- Records shown
==========

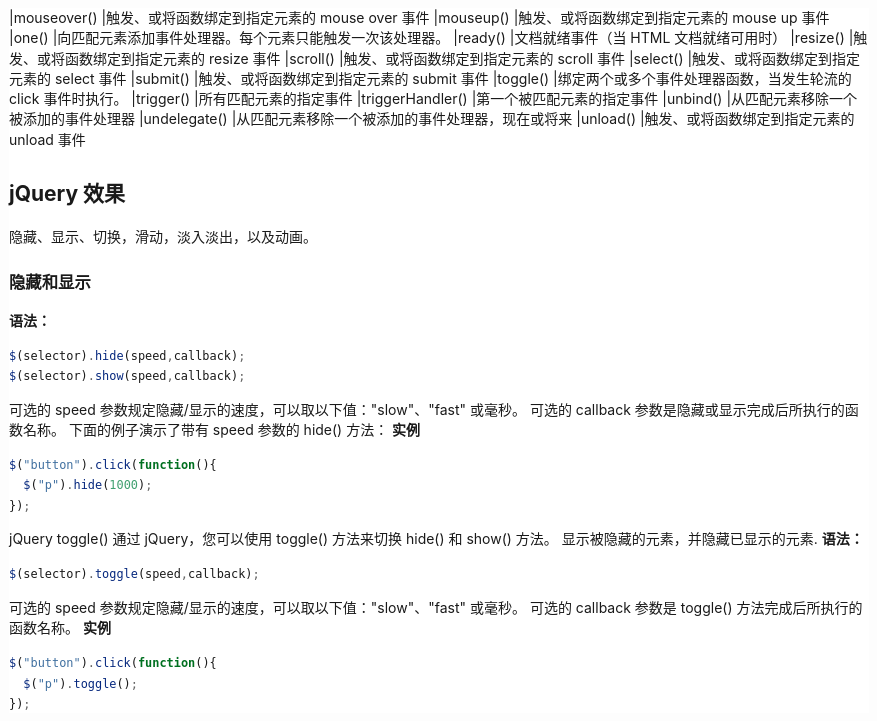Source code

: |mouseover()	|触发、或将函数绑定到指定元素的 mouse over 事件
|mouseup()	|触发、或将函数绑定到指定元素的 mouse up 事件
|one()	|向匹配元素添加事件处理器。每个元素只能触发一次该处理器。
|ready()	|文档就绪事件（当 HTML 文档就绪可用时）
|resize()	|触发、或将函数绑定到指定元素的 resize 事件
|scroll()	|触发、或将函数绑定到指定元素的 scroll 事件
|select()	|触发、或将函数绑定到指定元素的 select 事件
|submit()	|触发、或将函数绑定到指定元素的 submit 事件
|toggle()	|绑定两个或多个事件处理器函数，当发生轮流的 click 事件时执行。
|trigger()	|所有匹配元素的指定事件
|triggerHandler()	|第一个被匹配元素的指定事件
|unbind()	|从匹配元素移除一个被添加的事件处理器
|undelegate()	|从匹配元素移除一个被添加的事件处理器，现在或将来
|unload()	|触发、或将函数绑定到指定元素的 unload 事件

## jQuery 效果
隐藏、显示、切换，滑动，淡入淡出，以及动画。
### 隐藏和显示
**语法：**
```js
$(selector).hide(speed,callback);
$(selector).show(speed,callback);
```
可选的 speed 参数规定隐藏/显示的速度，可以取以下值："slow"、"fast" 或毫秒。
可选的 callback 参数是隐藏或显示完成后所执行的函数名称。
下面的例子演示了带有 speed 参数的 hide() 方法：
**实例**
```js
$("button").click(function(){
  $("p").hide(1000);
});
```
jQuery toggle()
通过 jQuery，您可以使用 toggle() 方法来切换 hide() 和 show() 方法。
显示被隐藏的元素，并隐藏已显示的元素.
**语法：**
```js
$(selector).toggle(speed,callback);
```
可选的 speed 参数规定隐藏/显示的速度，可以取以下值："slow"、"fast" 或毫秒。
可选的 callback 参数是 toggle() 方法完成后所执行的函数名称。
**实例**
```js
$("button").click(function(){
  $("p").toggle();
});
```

==========

Transcribe the records verbatim, excluding pictures.

- Response
Source code

: |mouseover()	|触发、或将函数绑定到指定元素的 mouse over 事件
|mouseup()	|触发、或将函数绑定到指定元素的 mouse up 事件
|one()	|向匹配元素添加事件处理器。每个元素只能触发一次该处理器。
|ready()	|文档就绪事件（当 HTML 文档就绪可用时）
|resize()	|触发、或将函数绑定到指定元素的 resize 事件
|scroll()	|触发、或将函数绑定到指定元素的 scroll 事件
|select()	|触发、或将函数绑定到指定元素的 select 事件
|submit()	|触发、或将函数绑定到指定元素的 submit 事件
|toggle()	|绑定两个或多个事件处理器函数，当发生轮流的 click 事件时执行。
|trigger()	|所有匹配元素的指定事件
|triggerHandler()	|第一个被匹配元素的指定事件
|unbind()	|从匹配元素移除一个被添加的事件处理器
|undelegate()	|从匹配元素移除一个被添加的事件处理器，现在或将来
|unload()	|触发、或将函数绑定到指定元素的 unload 事件

## jQuery 效果
隐藏、显示、切换，滑动，淡入淡出，以及动画。
### 隐藏和显示
**语法：**
```js
$(selector).hide(speed,callback);
$(selector).show(speed,callback);
```
可选的 speed 参数规定隐藏/显示的速度，可以取以下值："slow"、"fast" 或毫秒。
可选的 callback 参数是隐藏或显示完成后所执行的函数名称。
下面的例子演示了带有 speed 参数的 hide() 方法：
**实例**
```js
$("button").click(function(){
  $("p").hide(1000);
});
```
jQuery toggle()
通过 jQuery，您可以使用 toggle() 方法来切换 hide() 和 show() 方法。
显示被隐藏的元素，并隐藏已显示的元素.
**语法：**
```js
$(selector).toggle(speed,callback);
```
可选的 speed 参数规定隐藏/显示的速度，可以取以下值："slow"、"fast" 或毫秒。
可选的 callback 参数是 toggle() 方法完成后所执行的函数名称。
**实例**
```js
$("button").click(function(){
  $("p").toggle();
});
```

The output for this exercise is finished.